Crypto, Smart Contracts and Blockchain—Execution and Innovation

Key Takeaways | Crypto, Smart Contracts and Blockchain—Execution and Innovation


Our inaugural InsurTech Summit NYC on June 16 featured leading VCs, emerging companies of all stages, as well as other key stakeholders. Below are key takeaways from the second panel, Crypto, Smart Contracts and Blockchain—Execution and Innovation.

McDermott Partner Alexandra Scheibe led a panel of founders and investors that covered smart contracts and crypto-based insurtech products, making a case for the implementation and leverage of smart contracts, tokenization, cryptocurrency and blockchain in the insurance space. This  insightful discussion addressed the role of smart contracts in the future of insurtech from the perspective of true innovators and market leaders.

DeFi and Smart Contracts have a place in the future of insurance.

During the panel on Crypto, Smart Contracts and Blockchain, panelists discussed a wide range of applications for these burgeoning technologies in the InsurTech industry. The session began with the panelists level-setting with the crowd on the definitions of concepts, such as blockchain, decentralized finance and smart contracts. The panel went on to talk about new product solutions to meet the blossoming consumer demand. Finally, the panel provided valuable insights on what market participants in InsurTech—but not blockchain—should know moving forward.

[Dataset records]
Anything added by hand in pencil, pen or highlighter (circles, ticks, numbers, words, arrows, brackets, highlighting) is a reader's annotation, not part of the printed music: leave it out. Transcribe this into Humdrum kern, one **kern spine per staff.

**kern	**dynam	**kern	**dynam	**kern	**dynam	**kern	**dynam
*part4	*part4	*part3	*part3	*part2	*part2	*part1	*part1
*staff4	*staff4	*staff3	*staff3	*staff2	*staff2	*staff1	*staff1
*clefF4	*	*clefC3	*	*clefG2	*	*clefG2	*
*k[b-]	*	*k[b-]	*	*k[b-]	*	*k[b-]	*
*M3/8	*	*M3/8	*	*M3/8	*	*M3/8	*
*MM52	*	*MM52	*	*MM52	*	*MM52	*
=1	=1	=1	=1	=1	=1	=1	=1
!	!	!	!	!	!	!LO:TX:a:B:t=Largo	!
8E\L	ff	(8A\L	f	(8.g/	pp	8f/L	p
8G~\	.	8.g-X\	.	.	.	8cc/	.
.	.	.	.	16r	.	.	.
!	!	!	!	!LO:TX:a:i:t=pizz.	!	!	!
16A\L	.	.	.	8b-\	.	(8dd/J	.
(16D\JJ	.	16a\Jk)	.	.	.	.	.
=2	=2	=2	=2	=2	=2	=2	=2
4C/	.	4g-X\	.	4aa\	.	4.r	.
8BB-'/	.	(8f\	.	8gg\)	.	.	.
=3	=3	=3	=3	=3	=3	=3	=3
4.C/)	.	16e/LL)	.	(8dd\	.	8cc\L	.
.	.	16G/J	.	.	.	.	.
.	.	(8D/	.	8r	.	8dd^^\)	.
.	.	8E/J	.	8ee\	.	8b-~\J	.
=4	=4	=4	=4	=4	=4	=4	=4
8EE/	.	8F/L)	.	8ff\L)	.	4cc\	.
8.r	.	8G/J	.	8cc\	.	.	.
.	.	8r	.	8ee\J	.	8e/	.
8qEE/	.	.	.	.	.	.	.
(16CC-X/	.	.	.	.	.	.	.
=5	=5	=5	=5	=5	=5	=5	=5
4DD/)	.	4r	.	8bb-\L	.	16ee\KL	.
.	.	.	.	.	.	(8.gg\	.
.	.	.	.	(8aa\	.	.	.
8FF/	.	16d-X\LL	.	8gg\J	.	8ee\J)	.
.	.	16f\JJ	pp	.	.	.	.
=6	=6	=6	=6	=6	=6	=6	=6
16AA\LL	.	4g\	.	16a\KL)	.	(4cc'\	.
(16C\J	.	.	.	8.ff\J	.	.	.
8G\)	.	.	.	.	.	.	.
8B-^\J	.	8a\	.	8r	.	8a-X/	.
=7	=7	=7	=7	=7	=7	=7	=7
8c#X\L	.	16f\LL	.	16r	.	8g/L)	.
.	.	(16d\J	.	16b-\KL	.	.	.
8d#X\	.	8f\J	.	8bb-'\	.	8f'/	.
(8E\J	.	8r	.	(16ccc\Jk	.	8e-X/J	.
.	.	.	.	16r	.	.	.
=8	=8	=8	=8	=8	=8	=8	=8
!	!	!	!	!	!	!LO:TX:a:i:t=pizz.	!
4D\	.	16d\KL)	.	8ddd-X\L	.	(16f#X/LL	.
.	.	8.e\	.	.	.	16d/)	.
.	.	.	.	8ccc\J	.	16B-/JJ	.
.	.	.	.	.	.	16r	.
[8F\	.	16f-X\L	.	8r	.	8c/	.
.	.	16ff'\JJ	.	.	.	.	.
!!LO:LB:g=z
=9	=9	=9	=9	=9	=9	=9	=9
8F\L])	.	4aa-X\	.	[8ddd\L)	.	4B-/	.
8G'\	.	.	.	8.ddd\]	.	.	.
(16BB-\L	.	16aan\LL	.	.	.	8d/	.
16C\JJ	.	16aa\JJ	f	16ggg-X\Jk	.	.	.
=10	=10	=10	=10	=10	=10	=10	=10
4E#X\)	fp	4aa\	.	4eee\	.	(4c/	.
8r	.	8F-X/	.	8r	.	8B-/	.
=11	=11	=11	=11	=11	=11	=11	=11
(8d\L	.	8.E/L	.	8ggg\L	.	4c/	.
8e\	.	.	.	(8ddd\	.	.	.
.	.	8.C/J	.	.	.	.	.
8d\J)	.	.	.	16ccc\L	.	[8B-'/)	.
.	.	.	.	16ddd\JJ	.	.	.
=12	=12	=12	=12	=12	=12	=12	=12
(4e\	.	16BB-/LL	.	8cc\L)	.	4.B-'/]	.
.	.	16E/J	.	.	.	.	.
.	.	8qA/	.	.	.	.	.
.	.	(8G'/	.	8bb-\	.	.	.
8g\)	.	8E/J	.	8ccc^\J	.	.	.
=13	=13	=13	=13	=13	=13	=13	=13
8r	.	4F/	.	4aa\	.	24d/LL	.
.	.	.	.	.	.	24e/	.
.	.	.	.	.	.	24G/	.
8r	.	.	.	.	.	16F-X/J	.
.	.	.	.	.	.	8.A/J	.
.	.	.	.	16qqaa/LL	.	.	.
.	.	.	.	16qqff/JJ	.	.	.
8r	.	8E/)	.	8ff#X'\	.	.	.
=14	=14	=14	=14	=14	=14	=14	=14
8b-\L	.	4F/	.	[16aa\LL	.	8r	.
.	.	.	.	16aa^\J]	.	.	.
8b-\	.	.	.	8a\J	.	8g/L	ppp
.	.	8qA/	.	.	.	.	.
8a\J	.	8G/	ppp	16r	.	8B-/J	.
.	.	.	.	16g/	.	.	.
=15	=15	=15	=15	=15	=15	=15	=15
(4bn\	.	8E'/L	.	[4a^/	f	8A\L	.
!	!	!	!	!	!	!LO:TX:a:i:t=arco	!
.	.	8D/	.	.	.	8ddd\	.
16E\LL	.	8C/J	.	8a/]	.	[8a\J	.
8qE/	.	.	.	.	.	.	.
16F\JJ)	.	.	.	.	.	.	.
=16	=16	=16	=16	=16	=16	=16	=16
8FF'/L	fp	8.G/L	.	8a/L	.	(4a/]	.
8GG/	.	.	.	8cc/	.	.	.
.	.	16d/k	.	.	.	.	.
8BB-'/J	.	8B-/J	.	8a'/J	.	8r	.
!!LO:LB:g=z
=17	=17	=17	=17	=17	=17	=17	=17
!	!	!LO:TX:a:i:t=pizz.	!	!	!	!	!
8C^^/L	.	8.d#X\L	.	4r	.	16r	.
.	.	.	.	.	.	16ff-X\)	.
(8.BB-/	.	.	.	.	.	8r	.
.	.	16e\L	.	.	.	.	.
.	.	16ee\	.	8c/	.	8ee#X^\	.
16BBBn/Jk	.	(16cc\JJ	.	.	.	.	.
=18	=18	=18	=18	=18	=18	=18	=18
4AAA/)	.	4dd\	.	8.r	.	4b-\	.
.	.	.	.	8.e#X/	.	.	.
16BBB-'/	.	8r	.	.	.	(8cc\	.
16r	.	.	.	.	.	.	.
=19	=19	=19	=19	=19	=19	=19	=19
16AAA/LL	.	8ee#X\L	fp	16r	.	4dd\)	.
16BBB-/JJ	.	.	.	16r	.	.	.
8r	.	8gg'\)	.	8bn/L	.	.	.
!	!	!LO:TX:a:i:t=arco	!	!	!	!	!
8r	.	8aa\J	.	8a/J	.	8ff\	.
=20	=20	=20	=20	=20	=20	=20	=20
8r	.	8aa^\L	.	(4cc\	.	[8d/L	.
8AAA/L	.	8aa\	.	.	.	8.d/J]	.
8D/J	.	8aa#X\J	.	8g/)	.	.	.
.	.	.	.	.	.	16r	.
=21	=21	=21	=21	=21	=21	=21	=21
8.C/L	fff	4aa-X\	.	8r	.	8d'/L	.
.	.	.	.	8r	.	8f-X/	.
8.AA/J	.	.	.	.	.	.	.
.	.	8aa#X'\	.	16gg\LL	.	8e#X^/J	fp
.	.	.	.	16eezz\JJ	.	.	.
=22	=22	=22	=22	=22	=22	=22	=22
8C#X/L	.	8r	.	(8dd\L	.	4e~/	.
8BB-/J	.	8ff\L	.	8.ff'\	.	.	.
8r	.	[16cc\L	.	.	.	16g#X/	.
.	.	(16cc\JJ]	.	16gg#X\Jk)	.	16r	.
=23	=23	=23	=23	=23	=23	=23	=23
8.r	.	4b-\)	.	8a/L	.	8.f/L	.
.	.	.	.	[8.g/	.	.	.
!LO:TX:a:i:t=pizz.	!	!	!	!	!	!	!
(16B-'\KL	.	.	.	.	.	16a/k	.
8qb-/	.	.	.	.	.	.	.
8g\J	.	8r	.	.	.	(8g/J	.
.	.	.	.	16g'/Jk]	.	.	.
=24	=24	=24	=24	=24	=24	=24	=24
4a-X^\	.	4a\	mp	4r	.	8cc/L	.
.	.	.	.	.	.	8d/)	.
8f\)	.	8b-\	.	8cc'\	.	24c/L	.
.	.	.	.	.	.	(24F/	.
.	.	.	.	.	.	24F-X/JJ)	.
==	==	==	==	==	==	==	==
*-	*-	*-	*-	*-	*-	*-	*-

## WORK INSTRUCTION 1
In the summit recap, who led the panel of founders and investors?
## WORK INSTRUCTION 2
Reproduce the part of the summit recap between "DeFi and Smart" and "know moving forward.", inclusive.
These rows are separate material, apart from the summit recap.

## PROBLEM SOLUTION 1
McDermott Partner Alexandra Scheibe

## PROBLEM SOLUTION 2
DeFi and Smart Contracts have a place in the future of insurance.

During the panel on Crypto, Smart Contracts and Blockchain, panelists discussed a wide range of applications for these burgeoning technologies in the InsurTech industry. The session began with the panelists level-setting with the crowd on the definitions of concepts, such as blockchain, decentralized finance and smart contracts. The panel went on to talk about new product solutions to meet the blossoming consumer demand. Finally, the panel provided valuable insights on what market participants in InsurTech—but not blockchain—should know moving forward.